[Limb landmark coordinates]
========================

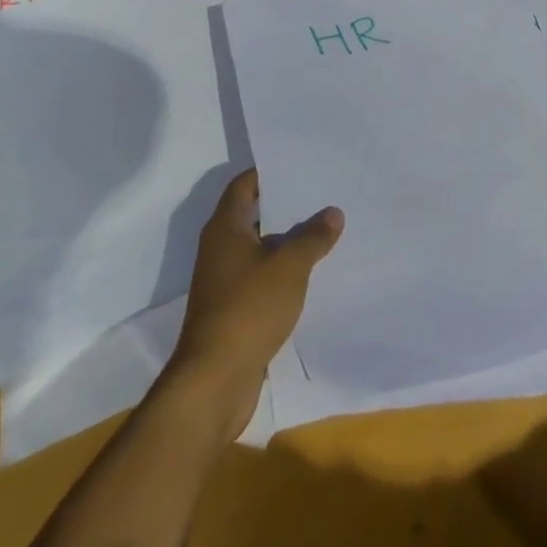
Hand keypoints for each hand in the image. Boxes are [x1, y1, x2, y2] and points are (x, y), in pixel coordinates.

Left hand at [169, 169, 342, 437]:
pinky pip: (262, 279)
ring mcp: (224, 283)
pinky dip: (283, 272)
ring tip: (326, 229)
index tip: (299, 163)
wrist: (214, 383)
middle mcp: (220, 250)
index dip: (268, 171)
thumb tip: (332, 212)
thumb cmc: (248, 309)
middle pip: (254, 215)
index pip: (244, 185)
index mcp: (225, 229)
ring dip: (288, 242)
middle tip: (323, 193)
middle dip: (287, 206)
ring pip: (261, 249)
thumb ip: (313, 236)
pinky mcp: (233, 312)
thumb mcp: (290, 266)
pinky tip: (313, 272)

========================

Write out every entry exactly. Pictures do not belong in the copy.

_Output below_.
Hand keypoints for each hand in the image. Boxes are [x1, y1, x2, y2] and points are (x, y), in pixel coordinates.

Left hand at [169, 169, 342, 437]:
pinky pip: (262, 279)
ring mcp: (224, 283)
pinky dip: (283, 272)
ring tip: (326, 229)
index tip: (299, 163)
wrist: (214, 383)
middle mcp: (220, 250)
index dip: (268, 171)
thumb tip: (332, 212)
thumb cmc: (248, 309)
middle pip: (254, 215)
index pip: (244, 185)
index mcp: (225, 229)
ring dip: (288, 242)
middle tip: (323, 193)
middle dip: (287, 206)
ring pip: (261, 249)
thumb ip: (313, 236)
pinky mcp: (233, 312)
thumb mcp: (290, 266)
pinky tip: (313, 272)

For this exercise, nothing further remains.